# The task:
Would you return the entries below exactly from the line containing "C151 130 150" onward, ending with the final line and including it, and nothing else?

# Source records:
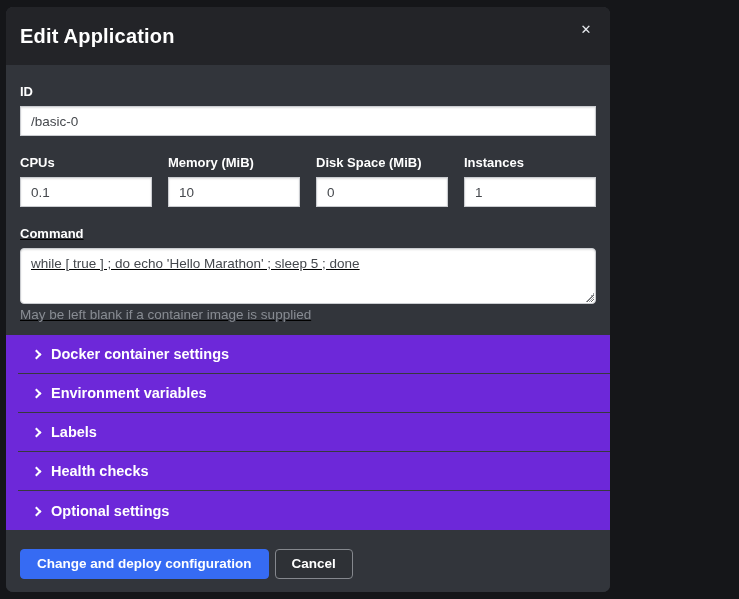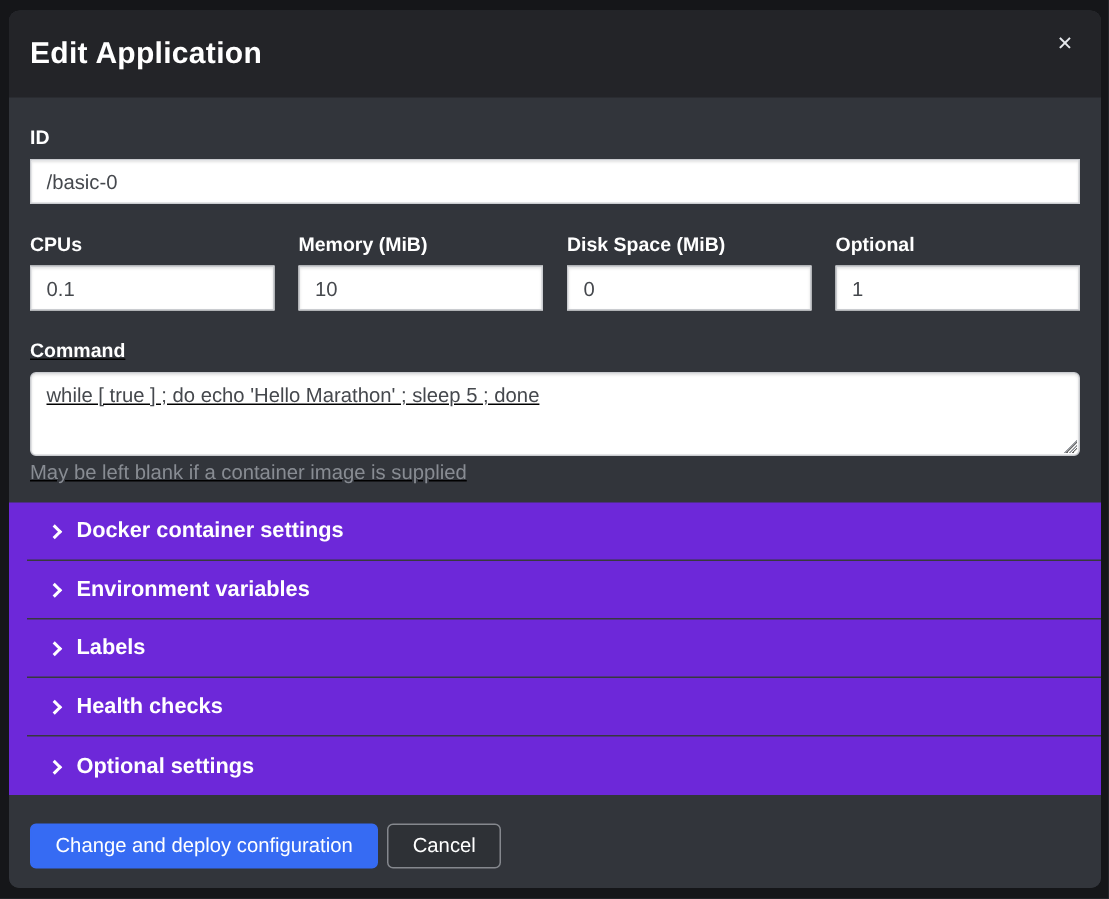--- a/index.html
+++ b/index.html
@@ -6,21 +6,21 @@
   html, body { width: 739px; height: 599px; }
   body {
     background: #151619;
     font-family: "Liberation Sans", "DejaVu Sans", sans-serif;
     position: relative;
     overflow: hidden;
   }
   .modal {
     position: absolute;
     left: 6px; top: 7px;
-    width: 728px; height: 585px;
+    width: 604px; height: 585px;
     border-radius: 7px;
     overflow: hidden;
     background: #32353b;
     display: flex;
     flex-direction: column;
   }
   
   .modal-header {
     height: 58px;
     background: #232428;
@@ -155,21 +155,21 @@
     display: flex;
     align-items: flex-start;
     padding: 19px 14px 0 14px;
     gap: 6px;
   }
   .btn {
     height: 30px;
     border-radius: 4px;
     font-family: "Liberation Sans", "DejaVu Sans", sans-serif;
     font-size: 13.5px;
-    font-weight: 400;
+    font-weight: 700;
     cursor: pointer;
     padding: 0 16px;
     line-height: 28px;
   }
   .btn-primary {
     background: var(--primary, #366bf3);
     border: 1px solid var(--primary, #366bf3);
     color: #ffffff;
   }
   .btn-default {
@@ -204,21 +204,21 @@
       </div>
       <div>
         <label class="field-label">Memory (MiB)</label>
         <input class="text-input" type="text" value="10" style="">
       </div>
       <div>
         <label class="field-label">Disk Space (MiB)</label>
         <input class="text-input" type="text" value="0" style="">
       </div>
       <div>
-        <label class="field-label">Optional</label>
+        <label class="field-label">Instances</label>
         <input class="text-input" type="text" value="1" style="">
       </div>
     </div>
 
     <div class="form-group">
       <label class="field-label">Command</label>
       <div class="textarea-wrap">
         <textarea class="command-textarea" style="">while [ true ] ; do echo 'Hello Marathon' ; sleep 5 ; done</textarea>
         <span class="resize-grip"></span>
       </div>

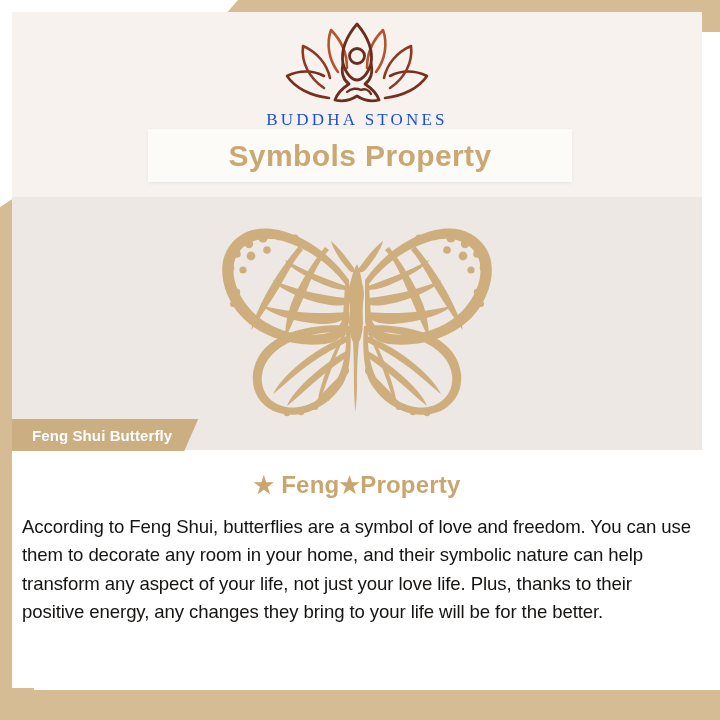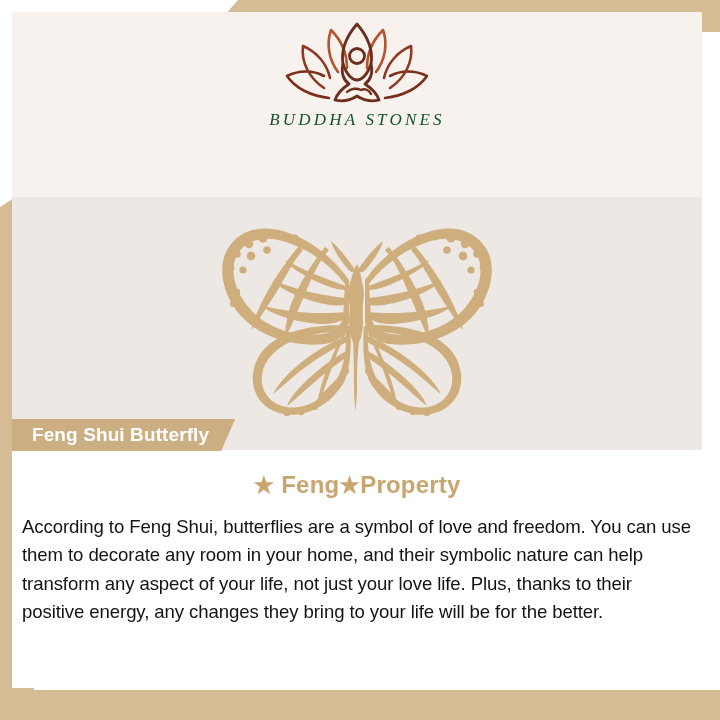--- a/index.html
+++ b/index.html
@@ -71,23 +71,22 @@
   }
   .logo-mark {
     display: block;
     margin: 0 auto;
   }
   .brand-name {
     margin-top: 2px;
     font-family: "Liberation Serif", serif;
     font-size: 17px;
     letter-spacing: 3.2px;
-    color: #14532d;
+    color: #1d4ed8;
     font-weight: 400;
-    font-style: italic;
   }
 
   
   .title-banner {
     position: absolute;
     left: 136px;
     top: 117px;
     width: 424px;
     height: 53px;
     background: #FDFBF8;
@@ -128,21 +127,21 @@
     height: 32px;
     padding: 0 26px 0 20px;
     background: #CBAE82;
     display: flex;
     align-items: center;
     clip-path: polygon(0 0, 100% 0, calc(100% - 14px) 100%, 0 100%);
     z-index: 5;
   }
   .fs-label-text {
     color: #FFFFFF;
-    font-size: 19px;
+    font-size: 15px;
     font-weight: bold;
     letter-spacing: 0.1px;
     white-space: nowrap;
   }
 
   
   .text-section {
     position: absolute;
     left: 0;
     top: 438px;
@@ -206,20 +205,23 @@
 
             <path d="M60 42 C58 50 60 58 66 62 C60 66 54 72 52 78 C60 80 68 78 74 74 C80 78 88 80 96 78 C94 72 88 66 82 62 C88 58 90 50 88 42" stroke="#6B2D1E" stroke-width="2.8"></path>
 
             <path d="M64 70 C68 66 74 66 78 68 C82 66 86 68 88 72" stroke="#6B2D1E" stroke-width="2.4"></path>
           </g>
         </svg>
       </span>
       <div class="brand-name">BUDDHA STONES</div>
     </div>
 
+    <div class="title-banner">
+      <span class="title-text">Symbols Property</span>
+    </div>
 
     <div class="butterfly-panel">
       <span class="butterfly-art">
         <svg width="300" height="200" viewBox="0 0 300 200" xmlns="http://www.w3.org/2000/svg">
           <g fill="#CFAE7E">
 
             <path d="M150 42 C154 50 156 62 156 78 C156 96 154 110 152 120
                      C151 130 150 142 150 164 C150 176 149 184 148.5 190
                      C148 184 147 176 147 164 C147 142 146.6 130 146 120
                      C144 110 142.5 96 142.5 78 C142.5 62 145 50 150 42 Z"></path>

# Solution to this problem:
                      C151 130 150 142 150 164 C150 176 149 184 148.5 190
                      C148 184 147 176 147 164 C147 142 146.6 130 146 120
                      C144 110 142.5 96 142.5 78 C142.5 62 145 50 150 42 Z"></path>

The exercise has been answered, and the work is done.